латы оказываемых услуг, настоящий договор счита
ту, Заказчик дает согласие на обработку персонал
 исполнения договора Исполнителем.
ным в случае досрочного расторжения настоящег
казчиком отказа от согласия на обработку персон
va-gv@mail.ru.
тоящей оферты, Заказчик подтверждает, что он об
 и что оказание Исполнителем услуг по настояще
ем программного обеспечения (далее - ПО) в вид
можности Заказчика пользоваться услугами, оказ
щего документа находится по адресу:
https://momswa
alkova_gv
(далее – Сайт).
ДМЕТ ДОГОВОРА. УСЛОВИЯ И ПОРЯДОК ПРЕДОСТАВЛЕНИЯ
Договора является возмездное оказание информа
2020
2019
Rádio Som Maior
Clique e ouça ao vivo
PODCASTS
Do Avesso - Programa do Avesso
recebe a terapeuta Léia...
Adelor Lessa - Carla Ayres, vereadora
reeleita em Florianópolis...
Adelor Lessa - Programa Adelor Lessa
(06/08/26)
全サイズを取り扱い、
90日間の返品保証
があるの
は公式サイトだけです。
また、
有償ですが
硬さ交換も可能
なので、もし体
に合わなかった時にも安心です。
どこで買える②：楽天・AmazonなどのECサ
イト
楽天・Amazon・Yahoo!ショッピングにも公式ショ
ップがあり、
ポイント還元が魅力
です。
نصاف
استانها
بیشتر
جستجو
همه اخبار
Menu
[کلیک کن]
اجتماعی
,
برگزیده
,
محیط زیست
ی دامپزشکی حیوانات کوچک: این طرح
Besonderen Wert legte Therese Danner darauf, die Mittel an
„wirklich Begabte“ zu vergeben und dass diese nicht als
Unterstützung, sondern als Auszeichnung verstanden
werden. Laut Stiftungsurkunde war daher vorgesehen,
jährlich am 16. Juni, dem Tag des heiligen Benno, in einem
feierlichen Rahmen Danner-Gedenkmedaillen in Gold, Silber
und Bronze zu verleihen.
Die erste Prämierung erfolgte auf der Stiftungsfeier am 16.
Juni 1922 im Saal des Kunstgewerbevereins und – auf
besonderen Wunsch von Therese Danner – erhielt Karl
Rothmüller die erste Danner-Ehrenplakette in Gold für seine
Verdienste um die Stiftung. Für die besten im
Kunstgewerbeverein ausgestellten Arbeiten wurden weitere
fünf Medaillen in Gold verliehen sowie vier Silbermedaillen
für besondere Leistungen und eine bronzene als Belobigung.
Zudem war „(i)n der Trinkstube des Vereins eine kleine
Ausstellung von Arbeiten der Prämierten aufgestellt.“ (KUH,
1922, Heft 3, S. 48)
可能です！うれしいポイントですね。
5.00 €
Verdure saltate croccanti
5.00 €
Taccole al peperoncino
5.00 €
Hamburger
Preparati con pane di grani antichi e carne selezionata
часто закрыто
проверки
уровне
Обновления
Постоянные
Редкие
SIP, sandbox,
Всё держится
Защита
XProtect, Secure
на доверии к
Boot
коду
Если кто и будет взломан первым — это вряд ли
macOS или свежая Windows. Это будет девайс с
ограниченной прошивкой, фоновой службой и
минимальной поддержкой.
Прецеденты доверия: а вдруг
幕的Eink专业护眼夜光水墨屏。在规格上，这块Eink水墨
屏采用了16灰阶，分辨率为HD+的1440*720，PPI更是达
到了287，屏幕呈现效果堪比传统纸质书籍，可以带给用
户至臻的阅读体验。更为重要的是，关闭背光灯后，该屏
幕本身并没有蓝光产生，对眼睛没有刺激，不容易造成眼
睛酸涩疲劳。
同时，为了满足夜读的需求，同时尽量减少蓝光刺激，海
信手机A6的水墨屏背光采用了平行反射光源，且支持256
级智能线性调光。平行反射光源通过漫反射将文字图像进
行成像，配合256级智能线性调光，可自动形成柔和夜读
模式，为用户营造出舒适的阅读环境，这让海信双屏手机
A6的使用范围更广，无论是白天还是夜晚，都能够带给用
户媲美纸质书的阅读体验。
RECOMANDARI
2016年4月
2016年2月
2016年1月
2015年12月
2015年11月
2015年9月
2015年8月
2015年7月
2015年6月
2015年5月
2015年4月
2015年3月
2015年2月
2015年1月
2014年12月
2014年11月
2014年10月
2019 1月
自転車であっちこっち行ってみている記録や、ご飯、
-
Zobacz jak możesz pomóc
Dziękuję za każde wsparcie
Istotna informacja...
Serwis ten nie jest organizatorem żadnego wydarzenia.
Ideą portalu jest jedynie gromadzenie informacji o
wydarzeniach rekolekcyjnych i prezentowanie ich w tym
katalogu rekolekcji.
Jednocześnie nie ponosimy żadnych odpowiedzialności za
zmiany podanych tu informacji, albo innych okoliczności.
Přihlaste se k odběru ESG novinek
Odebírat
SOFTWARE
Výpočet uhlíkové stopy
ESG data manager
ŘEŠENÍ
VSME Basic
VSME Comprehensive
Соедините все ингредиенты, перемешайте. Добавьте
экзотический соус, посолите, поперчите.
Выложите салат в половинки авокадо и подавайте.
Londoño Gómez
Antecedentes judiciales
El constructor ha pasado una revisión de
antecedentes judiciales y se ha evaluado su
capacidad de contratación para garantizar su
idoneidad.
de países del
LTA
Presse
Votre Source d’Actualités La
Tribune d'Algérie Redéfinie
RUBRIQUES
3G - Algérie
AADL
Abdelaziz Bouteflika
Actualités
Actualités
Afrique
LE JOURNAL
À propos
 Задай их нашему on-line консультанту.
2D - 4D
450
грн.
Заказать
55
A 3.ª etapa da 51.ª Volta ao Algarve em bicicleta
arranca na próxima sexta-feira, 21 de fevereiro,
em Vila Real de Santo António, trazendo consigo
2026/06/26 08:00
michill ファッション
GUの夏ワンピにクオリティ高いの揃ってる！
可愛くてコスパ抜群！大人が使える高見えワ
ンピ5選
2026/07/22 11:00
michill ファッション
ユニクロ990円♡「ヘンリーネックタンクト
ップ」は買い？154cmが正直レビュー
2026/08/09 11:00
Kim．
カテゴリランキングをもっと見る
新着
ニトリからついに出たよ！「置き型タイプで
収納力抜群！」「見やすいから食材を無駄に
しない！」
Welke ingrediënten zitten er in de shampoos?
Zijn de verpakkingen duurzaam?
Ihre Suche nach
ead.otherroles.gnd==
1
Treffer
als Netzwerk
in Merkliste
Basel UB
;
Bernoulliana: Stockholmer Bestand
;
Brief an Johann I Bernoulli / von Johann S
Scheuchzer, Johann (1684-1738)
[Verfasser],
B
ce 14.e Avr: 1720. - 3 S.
---+---
WHAT NEEDS TO BE DONE
Write out every line of the records above word for word, with each line break where it already falls.

EXERCISE ANSWER
латы оказываемых услуг, настоящий договор счита
ту, Заказчик дает согласие на обработку персонал
 исполнения договора Исполнителем.
ным в случае досрочного расторжения настоящег
казчиком отказа от согласия на обработку персон
va-gv@mail.ru.
тоящей оферты, Заказчик подтверждает, что он об
 и что оказание Исполнителем услуг по настояще
ем программного обеспечения (далее - ПО) в вид
можности Заказчика пользоваться услугами, оказ
щего документа находится по адресу:
https://momswa
alkova_gv
(далее – Сайт).
ДМЕТ ДОГОВОРА. УСЛОВИЯ И ПОРЯДОК ПРЕДОСТАВЛЕНИЯ
Договора является возмездное оказание информа
2020
2019
Rádio Som Maior
Clique e ouça ao vivo
PODCASTS
Do Avesso - Programa do Avesso
recebe a terapeuta Léia...
Adelor Lessa - Carla Ayres, vereadora
reeleita em Florianópolis...
Adelor Lessa - Programa Adelor Lessa
(06/08/26)
全サイズを取り扱い、
90日間の返品保証
があるの
は公式サイトだけです。
また、
有償ですが
硬さ交換も可能
なので、もし体
に合わなかった時にも安心です。
どこで買える②：楽天・AmazonなどのECサ
イト
楽天・Amazon・Yahoo!ショッピングにも公式ショ
ップがあり、
ポイント還元が魅力
です。
نصاف
استانها
بیشتر
جستجو
همه اخبار
Menu
[کلیک کن]
اجتماعی
,
برگزیده
,
محیط زیست
ی دامپزشکی حیوانات کوچک: این طرح
Besonderen Wert legte Therese Danner darauf, die Mittel an
„wirklich Begabte“ zu vergeben und dass diese nicht als
Unterstützung, sondern als Auszeichnung verstanden
werden. Laut Stiftungsurkunde war daher vorgesehen,
jährlich am 16. Juni, dem Tag des heiligen Benno, in einem
feierlichen Rahmen Danner-Gedenkmedaillen in Gold, Silber
und Bronze zu verleihen.
Die erste Prämierung erfolgte auf der Stiftungsfeier am 16.
Juni 1922 im Saal des Kunstgewerbevereins und – auf
besonderen Wunsch von Therese Danner – erhielt Karl
Rothmüller die erste Danner-Ehrenplakette in Gold für seine
Verdienste um die Stiftung. Für die besten im
Kunstgewerbeverein ausgestellten Arbeiten wurden weitere
fünf Medaillen in Gold verliehen sowie vier Silbermedaillen
für besondere Leistungen und eine bronzene als Belobigung.
Zudem war „(i)n der Trinkstube des Vereins eine kleine
Ausstellung von Arbeiten der Prämierten aufgestellt.“ (KUH,
1922, Heft 3, S. 48)
可能です！うれしいポイントですね。
5.00 €
Verdure saltate croccanti
5.00 €
Taccole al peperoncino
5.00 €
Hamburger
Preparati con pane di grani antichi e carne selezionata
часто закрыто
проверки
уровне
Обновления
Постоянные
Редкие
SIP, sandbox,
Всё держится
Защита
XProtect, Secure
на доверии к
Boot
коду
Если кто и будет взломан первым — это вряд ли
macOS или свежая Windows. Это будет девайс с
ограниченной прошивкой, фоновой службой и
минимальной поддержкой.
Прецеденты доверия: а вдруг
幕的Eink专业护眼夜光水墨屏。在规格上，这块Eink水墨
屏采用了16灰阶，分辨率为HD+的1440*720，PPI更是达
到了287，屏幕呈现效果堪比传统纸质书籍，可以带给用
户至臻的阅读体验。更为重要的是，关闭背光灯后，该屏
幕本身并没有蓝光产生，对眼睛没有刺激，不容易造成眼
睛酸涩疲劳。
同时，为了满足夜读的需求，同时尽量减少蓝光刺激，海
信手机A6的水墨屏背光采用了平行反射光源，且支持256
级智能线性调光。平行反射光源通过漫反射将文字图像进
行成像，配合256级智能线性调光，可自动形成柔和夜读
模式，为用户营造出舒适的阅读环境，这让海信双屏手机
A6的使用范围更广，无论是白天还是夜晚，都能够带给用
户媲美纸质书的阅读体验。
RECOMANDARI
2016年4月
2016年2月
2016年1月
2015年12月
2015年11月
2015年9月
2015年8月
2015年7月
2015年6月
2015年5月
2015年4月
2015年3月
2015年2月
2015年1月
2014年12月
2014年11月
2014年10月
2019 1月
自転車であっちこっち行ってみている記録や、ご飯、
-
Zobacz jak możesz pomóc
Dziękuję za każde wsparcie
Istotna informacja...
Serwis ten nie jest organizatorem żadnego wydarzenia.
Ideą portalu jest jedynie gromadzenie informacji o
wydarzeniach rekolekcyjnych i prezentowanie ich w tym
katalogu rekolekcji.
Jednocześnie nie ponosimy żadnych odpowiedzialności za
zmiany podanych tu informacji, albo innych okoliczności.
Přihlaste se k odběru ESG novinek
Odebírat
SOFTWARE
Výpočet uhlíkové stopy
ESG data manager
ŘEŠENÍ
VSME Basic
VSME Comprehensive
Соедините все ингредиенты, перемешайте. Добавьте
экзотический соус, посолите, поперчите.
Выложите салат в половинки авокадо и подавайте.
Londoño Gómez
Antecedentes judiciales
El constructor ha pasado una revisión de
antecedentes judiciales y se ha evaluado su
capacidad de contratación para garantizar su
idoneidad.
de países del
LTA
Presse
Votre Source d’Actualités La
Tribune d'Algérie Redéfinie
RUBRIQUES
3G - Algérie
AADL
Abdelaziz Bouteflika
Actualités
Actualités
Afrique
LE JOURNAL
À propos
 Задай их нашему on-line консультанту.
2D - 4D
450
грн.
Заказать
55
A 3.ª etapa da 51.ª Volta ao Algarve em bicicleta
arranca na próxima sexta-feira, 21 de fevereiro,
em Vila Real de Santo António, trazendo consigo
2026/06/26 08:00
michill ファッション
GUの夏ワンピにクオリティ高いの揃ってる！
可愛くてコスパ抜群！大人が使える高見えワ
ンピ5選
2026/07/22 11:00
michill ファッション
ユニクロ990円♡「ヘンリーネックタンクト
ップ」は買い？154cmが正直レビュー
2026/08/09 11:00
Kim．
カテゴリランキングをもっと見る
新着
ニトリからついに出たよ！「置き型タイプで
収納力抜群！」「見やすいから食材を無駄に
しない！」
Welke ingrediënten zitten er in de shampoos?
Zijn de verpakkingen duurzaam?
Ihre Suche nach
ead.otherroles.gnd==
1
Treffer
als Netzwerk
in Merkliste
Basel UB
;
Bernoulliana: Stockholmer Bestand
;
Brief an Johann I Bernoulli / von Johann S
Scheuchzer, Johann (1684-1738)
[Verfasser],
B
ce 14.e Avr: 1720. - 3 S.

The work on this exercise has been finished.